An Oxford University study recommends countries to explore digital contact-tracing to speed up their preventive actions
The contact-tracing app works with the help of a central server, which is updated in real-time with new covid-19 cases
New Delhi: A new study conducted by researchers at the University of Oxford shows that the spread of the novel coronavirus is too fast to be contained by manual contact-tracing alone, and thus, recommends countries to explore the digital route to speed up their preventive actions.
The study comes at a time when India, with a total of 1,590 infected persons so far, races against time to trace contacts of positive cases and put them in quarantine.
According to scientists, the traditional approach of manual case isolation, contact tracing and quarantine are not fast enough for SARS-CoV-2, which has stunned the world for its high speed of transmission, infecting over 8.6 lakh people in just three months.
And, by the time health authorities confirm a positive case and reach out to his/her contacts, the virus already infects a number of people. A delay of even a few days in finding the contacts could render these measures ineffective.
“Specifically, this delay can be avoided by using a mobile phone app, if used by a sufficient number of people," concluded the researchers in a paper published in the journal Science. Such an approach could keep incidence of new infections low.
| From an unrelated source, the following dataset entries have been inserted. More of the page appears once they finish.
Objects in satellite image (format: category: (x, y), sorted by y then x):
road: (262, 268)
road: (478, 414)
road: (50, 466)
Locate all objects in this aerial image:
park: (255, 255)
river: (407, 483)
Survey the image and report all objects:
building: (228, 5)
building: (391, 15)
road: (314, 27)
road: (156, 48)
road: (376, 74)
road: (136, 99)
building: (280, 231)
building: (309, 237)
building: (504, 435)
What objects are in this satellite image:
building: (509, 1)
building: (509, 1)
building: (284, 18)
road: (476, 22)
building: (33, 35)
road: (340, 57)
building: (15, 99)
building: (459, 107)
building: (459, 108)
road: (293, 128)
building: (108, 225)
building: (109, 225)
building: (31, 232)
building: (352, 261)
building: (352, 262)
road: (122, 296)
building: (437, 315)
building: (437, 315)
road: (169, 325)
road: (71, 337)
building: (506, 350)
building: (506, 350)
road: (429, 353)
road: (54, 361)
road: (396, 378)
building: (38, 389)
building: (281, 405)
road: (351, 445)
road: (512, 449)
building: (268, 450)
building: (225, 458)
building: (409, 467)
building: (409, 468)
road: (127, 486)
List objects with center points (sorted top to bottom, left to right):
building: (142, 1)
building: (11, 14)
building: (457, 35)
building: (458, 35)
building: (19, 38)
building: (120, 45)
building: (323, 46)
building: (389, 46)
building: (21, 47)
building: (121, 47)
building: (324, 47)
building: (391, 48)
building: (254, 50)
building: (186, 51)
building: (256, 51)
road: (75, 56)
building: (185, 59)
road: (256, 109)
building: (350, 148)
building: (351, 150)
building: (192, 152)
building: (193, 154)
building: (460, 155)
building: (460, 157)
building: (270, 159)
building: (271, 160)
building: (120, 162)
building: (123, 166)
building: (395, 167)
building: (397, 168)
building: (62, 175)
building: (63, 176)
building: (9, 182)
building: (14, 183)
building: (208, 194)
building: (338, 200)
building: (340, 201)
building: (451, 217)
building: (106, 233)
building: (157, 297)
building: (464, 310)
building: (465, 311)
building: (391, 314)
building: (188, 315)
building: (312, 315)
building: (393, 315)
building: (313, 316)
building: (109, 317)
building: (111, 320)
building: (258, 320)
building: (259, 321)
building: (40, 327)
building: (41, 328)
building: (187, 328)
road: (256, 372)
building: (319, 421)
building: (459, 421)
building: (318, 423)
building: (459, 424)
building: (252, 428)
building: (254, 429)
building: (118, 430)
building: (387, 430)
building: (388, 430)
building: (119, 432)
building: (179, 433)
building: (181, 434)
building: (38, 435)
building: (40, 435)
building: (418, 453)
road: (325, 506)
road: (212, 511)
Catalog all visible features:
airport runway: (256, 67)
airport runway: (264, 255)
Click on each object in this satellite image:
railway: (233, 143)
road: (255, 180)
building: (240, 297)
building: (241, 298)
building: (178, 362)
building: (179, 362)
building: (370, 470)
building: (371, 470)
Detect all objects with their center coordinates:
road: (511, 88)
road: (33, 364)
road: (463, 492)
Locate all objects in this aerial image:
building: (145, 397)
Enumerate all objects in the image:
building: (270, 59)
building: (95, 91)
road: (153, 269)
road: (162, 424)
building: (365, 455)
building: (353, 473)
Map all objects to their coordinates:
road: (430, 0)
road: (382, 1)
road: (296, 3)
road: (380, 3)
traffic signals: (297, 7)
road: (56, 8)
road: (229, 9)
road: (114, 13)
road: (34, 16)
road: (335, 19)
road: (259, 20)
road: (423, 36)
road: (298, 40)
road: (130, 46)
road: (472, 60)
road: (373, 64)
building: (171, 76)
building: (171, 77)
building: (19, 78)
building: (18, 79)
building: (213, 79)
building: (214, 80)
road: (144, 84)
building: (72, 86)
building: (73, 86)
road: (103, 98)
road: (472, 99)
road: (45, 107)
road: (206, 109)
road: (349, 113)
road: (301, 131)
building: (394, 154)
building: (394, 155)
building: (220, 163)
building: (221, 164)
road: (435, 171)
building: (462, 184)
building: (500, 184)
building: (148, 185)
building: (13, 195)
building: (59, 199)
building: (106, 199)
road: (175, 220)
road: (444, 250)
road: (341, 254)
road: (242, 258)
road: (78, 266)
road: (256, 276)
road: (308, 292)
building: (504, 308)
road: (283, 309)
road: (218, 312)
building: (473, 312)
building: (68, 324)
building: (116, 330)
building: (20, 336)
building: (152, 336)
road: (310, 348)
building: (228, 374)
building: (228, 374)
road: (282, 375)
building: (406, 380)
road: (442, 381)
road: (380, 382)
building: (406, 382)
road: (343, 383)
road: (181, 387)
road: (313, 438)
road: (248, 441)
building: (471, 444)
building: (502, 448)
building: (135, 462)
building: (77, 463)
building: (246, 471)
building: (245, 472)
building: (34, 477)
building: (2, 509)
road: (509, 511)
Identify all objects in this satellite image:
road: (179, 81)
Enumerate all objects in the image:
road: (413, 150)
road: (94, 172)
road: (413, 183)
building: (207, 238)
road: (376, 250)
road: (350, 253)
The contact-tracing app works with the help of a central server, which is updated in real-time with new positive covid-19 cases. The app builds a memory of proximity contacts based on GPS locations.
As soon as one person in the network requests a SARS-COV-2 test using the app and gets ‘positive’ result, it triggers an instant notification to possible close contacts, recommending necessary quarantine measures, while preserving the anonymity of the infected individual.
The app allows the central database to collect data on user movement and coronavirus diagnosis and displays a green, amber or red code to relax or enforce restrictions on movement using Artificial Intelligence (AI).
Similar applications have been used by China and South Korea, which have achieved significant success in suppressing the epidemic. Fewer than 150 new cases have been reported each day during 2-23 March in China, down from thousands each day at the peak of the epidemic. South Korea too had brought down new cases from 909 on 29 February to 76 on 24 March.
But, since the usage of the app involves data protection and privacy issues, the study says there is need for careful oversight and people should be democratically entitled to decide whether to adopt this platform or not.
“The intention is not to impose the technology as a permanent change to society, but we believe it is currently necessary and justified to protect public health. We recommend urgent exploration of means for intelligent physical distancing via digital contact tracing," the researchers concluded.